Dopo Volkswagen, Audi, Daimler e Bmw anche Opel finisce nell’occhio del ciclone della giustizia tedesca e la lista dei produttori d’auto coinvolti nel dieselgate si allunga. Nella stessa giornata sulla casa automobilistica di Ruesselheim si è abbattuto un doppio colpo: la mattina la procura ha proceduto ad una vasta perquisizione nelle sedi commerciali, mentre nel pomeriggio la motorizzazione tedesca (BKA) ha annunciato il prossimo richiamo di 100.000 veicoli.

“Il richiamo ufficiale di circa 100.000 auto è prossimo”, ha comunicato il ministero dei trasporti tedesco, riferendosi ai modelli diesel sui cui pende il sospetto di essere dotati di un software truccato per le emissioni dei gas di scarico. Sarebbero 95.000 le auto coinvolte in tutta Europa, in particolare i modelli diesel euro 6 Zafira, Cascada e Insignia. Sul fronte giudiziario stamattina le sedi Opel di Russelheim e a Kaiserslautern sono state sottoposte ad una perquisizione da parte di 33 pubblici funzionari coordinati dalla procura di Francoforte. “Indaghiamo per frode nell’immissione sul mercato di auto diesel con software che manipola i valori sull’emissione dei gas di scarico” ha confermato il procuratore Nadja Niesen a Handelsblatt.

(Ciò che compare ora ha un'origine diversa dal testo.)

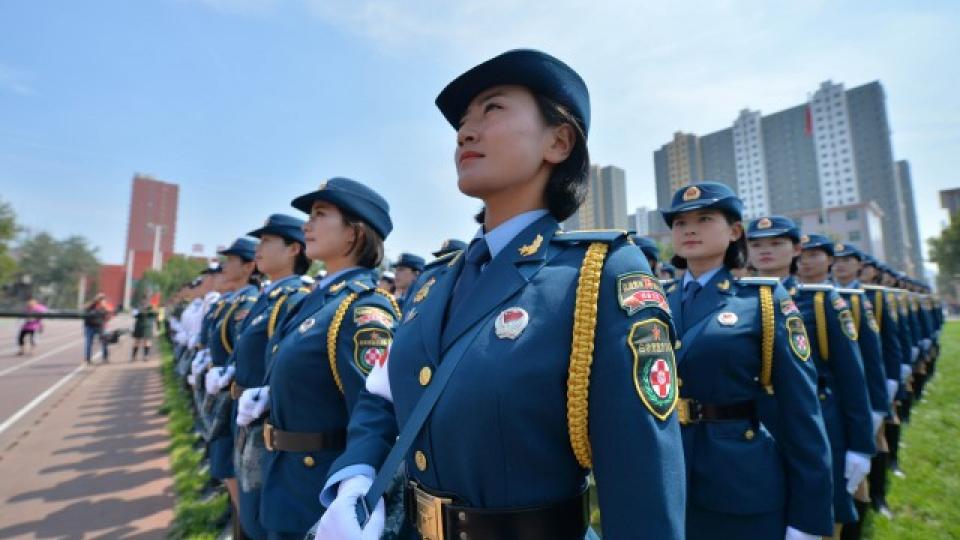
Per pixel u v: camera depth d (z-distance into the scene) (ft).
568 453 3.83
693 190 9.09
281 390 7.94
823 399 11.21
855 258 23.13
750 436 7.77
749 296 8.45
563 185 4.75
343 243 9.15
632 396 3.54
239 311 15.43
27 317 63.00
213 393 12.34
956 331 72.02
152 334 60.39
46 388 35.78
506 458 3.66
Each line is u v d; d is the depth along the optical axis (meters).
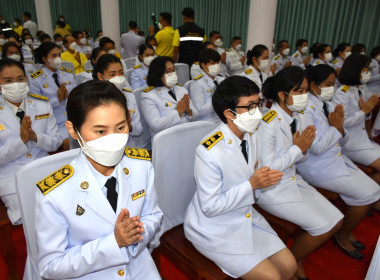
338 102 2.39
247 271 1.29
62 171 0.99
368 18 6.34
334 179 1.97
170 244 1.50
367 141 2.45
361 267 1.95
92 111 0.88
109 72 2.31
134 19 11.12
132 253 1.07
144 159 1.14
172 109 2.53
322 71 2.02
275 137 1.69
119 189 1.02
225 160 1.33
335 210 1.69
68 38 4.83
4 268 1.81
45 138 1.83
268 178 1.28
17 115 1.86
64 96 2.86
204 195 1.32
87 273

L’indagine della motorizzazione ha origine lontana e risale alla fine del 2015, quando per la prima volta l’ufficio federale, alle dipendenze del ministero dei trasporti, ha richiesto le prime verifiche. A inizio 2018 la BKA ha chiesto dei nuovi riscontri ma “l’audizione ufficiale è stata continuamente rimandata con sempre nuove motivazioni tecniche”, fanno sapere dal ministero.

Opel, che è stata acquisita un anno fa dal gruppo francese Psa – rispedisce al mittente le accuse e fa sapere che le sue auto corrispondono ai regolamenti. ”In questo momento non possiamo commentare dettagli riguardanti l’indagine in corso – afferma in una nota Opel – La società sta collaborando pienamente con le autorità. Opel ribadisce che i suoi veicoli sono conformi alle normative vigenti”.